Goldsborough Hall is a Grade II* listed building in the North Yorkshire local planning authority area, England. First listed on 8 March 1952. Country house, nursing home. 2 related planning applications.
Goldsborough Hall
- WRENN ID
- distant-pier-autumn
- Grade
- II*
- Local Planning Authority
- North Yorkshire
- Country
- England
- Date first listed
- 8 March 1952
- Type
- Country house, nursing home
- Source
- Historic England listing
Description
Goldsborough Hall is a country house, now used as a nursing home, dating from around 1625 when it was built for Sir Richard Hutton. The building underwent significant alterations in the mid-18th century for Robert Byerley and subsequently by architect John Carr for Daniel Lascelles. Extensive restorations and conversions took place in the mid to late 20th century.

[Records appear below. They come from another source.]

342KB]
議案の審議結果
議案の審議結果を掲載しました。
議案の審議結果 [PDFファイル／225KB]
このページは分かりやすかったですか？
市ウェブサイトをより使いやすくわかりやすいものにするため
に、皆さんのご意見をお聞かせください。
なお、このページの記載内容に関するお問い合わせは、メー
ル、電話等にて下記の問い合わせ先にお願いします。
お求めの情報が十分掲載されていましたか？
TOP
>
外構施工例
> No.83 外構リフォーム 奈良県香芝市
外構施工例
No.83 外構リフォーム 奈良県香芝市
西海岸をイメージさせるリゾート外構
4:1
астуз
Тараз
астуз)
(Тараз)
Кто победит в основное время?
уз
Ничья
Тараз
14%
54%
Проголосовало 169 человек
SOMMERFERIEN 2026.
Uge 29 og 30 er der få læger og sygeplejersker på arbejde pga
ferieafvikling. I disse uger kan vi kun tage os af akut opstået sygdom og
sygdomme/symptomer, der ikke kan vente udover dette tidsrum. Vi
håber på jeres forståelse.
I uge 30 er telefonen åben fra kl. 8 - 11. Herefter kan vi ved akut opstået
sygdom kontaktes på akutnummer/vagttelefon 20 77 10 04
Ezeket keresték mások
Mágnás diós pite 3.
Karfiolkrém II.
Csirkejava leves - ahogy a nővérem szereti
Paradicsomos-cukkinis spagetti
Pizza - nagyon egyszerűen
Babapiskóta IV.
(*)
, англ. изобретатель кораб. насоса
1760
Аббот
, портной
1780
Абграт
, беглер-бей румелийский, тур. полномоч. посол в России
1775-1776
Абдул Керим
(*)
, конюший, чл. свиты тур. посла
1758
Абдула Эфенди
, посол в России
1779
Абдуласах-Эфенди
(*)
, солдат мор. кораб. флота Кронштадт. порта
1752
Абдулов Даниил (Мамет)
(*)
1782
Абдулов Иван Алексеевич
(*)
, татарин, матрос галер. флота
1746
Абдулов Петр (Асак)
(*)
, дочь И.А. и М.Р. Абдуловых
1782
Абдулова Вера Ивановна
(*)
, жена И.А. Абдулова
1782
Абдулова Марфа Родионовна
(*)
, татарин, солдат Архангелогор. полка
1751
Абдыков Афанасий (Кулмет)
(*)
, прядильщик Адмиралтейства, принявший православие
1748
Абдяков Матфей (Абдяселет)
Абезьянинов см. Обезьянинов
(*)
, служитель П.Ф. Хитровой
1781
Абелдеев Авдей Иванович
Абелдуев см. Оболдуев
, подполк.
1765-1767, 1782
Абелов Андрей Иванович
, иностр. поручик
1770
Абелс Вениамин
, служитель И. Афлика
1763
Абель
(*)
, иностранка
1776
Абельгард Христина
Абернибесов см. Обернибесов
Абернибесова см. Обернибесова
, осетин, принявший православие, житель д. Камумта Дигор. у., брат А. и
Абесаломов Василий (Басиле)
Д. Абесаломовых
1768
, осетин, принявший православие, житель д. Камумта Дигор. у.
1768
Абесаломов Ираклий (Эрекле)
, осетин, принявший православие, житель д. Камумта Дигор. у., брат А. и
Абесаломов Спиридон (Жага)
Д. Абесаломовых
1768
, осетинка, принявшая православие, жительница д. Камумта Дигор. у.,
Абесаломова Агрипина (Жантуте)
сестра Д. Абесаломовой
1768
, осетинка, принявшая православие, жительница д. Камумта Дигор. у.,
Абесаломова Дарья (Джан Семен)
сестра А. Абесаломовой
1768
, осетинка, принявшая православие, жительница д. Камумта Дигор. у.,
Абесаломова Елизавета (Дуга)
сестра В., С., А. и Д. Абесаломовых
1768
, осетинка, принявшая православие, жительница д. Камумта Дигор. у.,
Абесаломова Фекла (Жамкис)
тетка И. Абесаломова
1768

The house is constructed of sandstone and red brick in random bond with ashlar details, and is roofed with Westmorland slate. It comprises three storeys above cellars, with an oblong plan measuring five bays wide by three bays deep.
The principal front features a central two-storey porch with a round arch flanked by paired, fluted Tuscan pilasters of ashlar, now heavily restored. Above this is a plain entablature with a moulded cornice, which is continued around the building as a moulded string at ground-floor window level. The flanking bays contain rectangular windows with 20th-century cross-frames. Bays one and five have 18th-century canted bay windows with flat-faced mullions and 20th-century frames extending to ground and first floors. The second floor displays three gables containing six-light chamfered mullion and transom windows with hoodmoulds and small oculi above. The wall face rises between the gables to form a plain parapet above window height, concealing the stacks. A badge of Daniel Lascelles (died 1784) appears above the entrance. Lead rainwater pipes and heads are decorated with the Lascelles badge, and ball finials surmount the outer corners of the parapet, with a weather vane on the central gable.
The rear (west) elevation features large central mullion and transom windows lighting the staircase, with smaller windows serving the remaining rooms and oculi to the gables. A 20th-century lean-to addition extends across the ground floor on the left. The left return (garden front) has a large mid-20th-century conservatory at ground-floor centre, with flanking 18th-century bay windows continuing to the second storey and a balustrade above. The right return contains 20th-century ground and first-floor entrances with external steps and mullion and transom windows.
The ground floor interior includes a dining room on the right with an early 17th-century marble chimney piece featuring caryatids and two panels depicting Old Testament scenes. Badges of Princess Mary and Henry Lascelles are superimposed onto the lower frieze. Fluted wooden Ionic columns flank the bay window. The drawing room on the ground floor left contains an 18th-century marble fireplace and moulded plaster coving to the ceiling with acanthus leaves. The library in the south-west corner is panelled and possesses an elaborate plaster ceiling with oak and vine motifs in strapwork panels. The framed oak staircase of four flights dates from the 17th century and features turned balusters, square newel posts with elaborate finials, and a moulded hand rail. A 20th-century lift shaft and kitchens occupy the north-west corner of the ground floor. The first floor's eastern range of rooms displays Adam-style plasterwork to the ceilings, and a false ceiling in the southerly room conceals an elaborate coved and decorated ceiling beneath. The south-west room is panelled with a frieze of winged mermaids and masks below a ceiling containing strapwork and small panels featuring flowers and pomegranates in blue and gold.
Although the major alterations appear to have followed Daniel Lascelles's purchase of the house in 1760, a pencil sketch of plaster mouldings discovered on the north reveal of the dining room bay window and dated July 1743 suggests that some work, including construction of the bay windows, had begun before that date. John Carr worked at Goldsborough between 1762 and 1765 whilst employed on Harewood House by Edwin Lascelles. Chippendale and his successor William Reid are known to have made furniture for the hall. In 1922, Henry Lascelles, the heir to Harewood, married Princess Mary, daughter of King George V, and they resided at Goldsborough until 1929. Much of the internal decoration from this period, possibly including the panelling, dates from their occupation. Since then the hall has served as a school, a hotel, and a nursing home, and little of the original 17th-century house remains.